**MATERIAL FOR THIS TASK**:
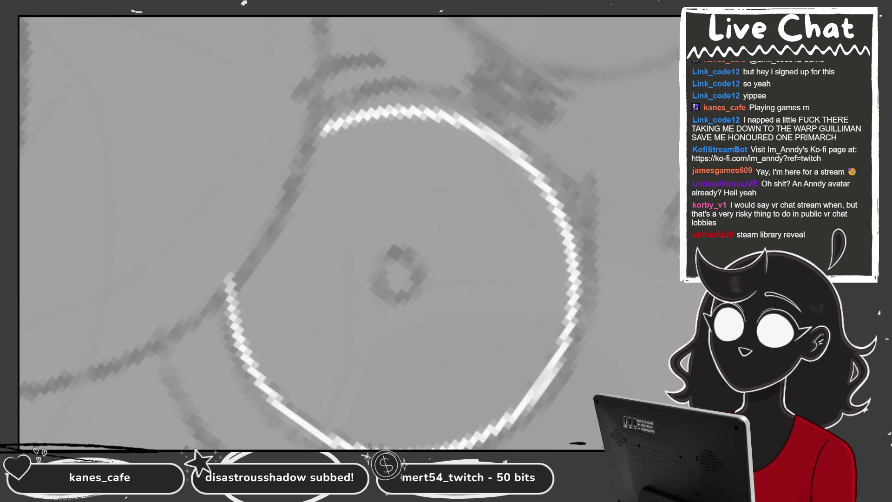
mouse_move(315, 134)
left_mouse_down()
mouse_move(232, 292)
mouse_move(315, 134)
left_mouse_up()
key("ctrl+z")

**AIM OF THE TASK**:
If a record above holds a picture, leave the picture out and write out everything else exactly.

**TASK OUTPUT**:
mouse_move(315, 134)
left_mouse_down()
mouse_move(232, 292)
mouse_move(315, 134)
left_mouse_up()
key("ctrl+z")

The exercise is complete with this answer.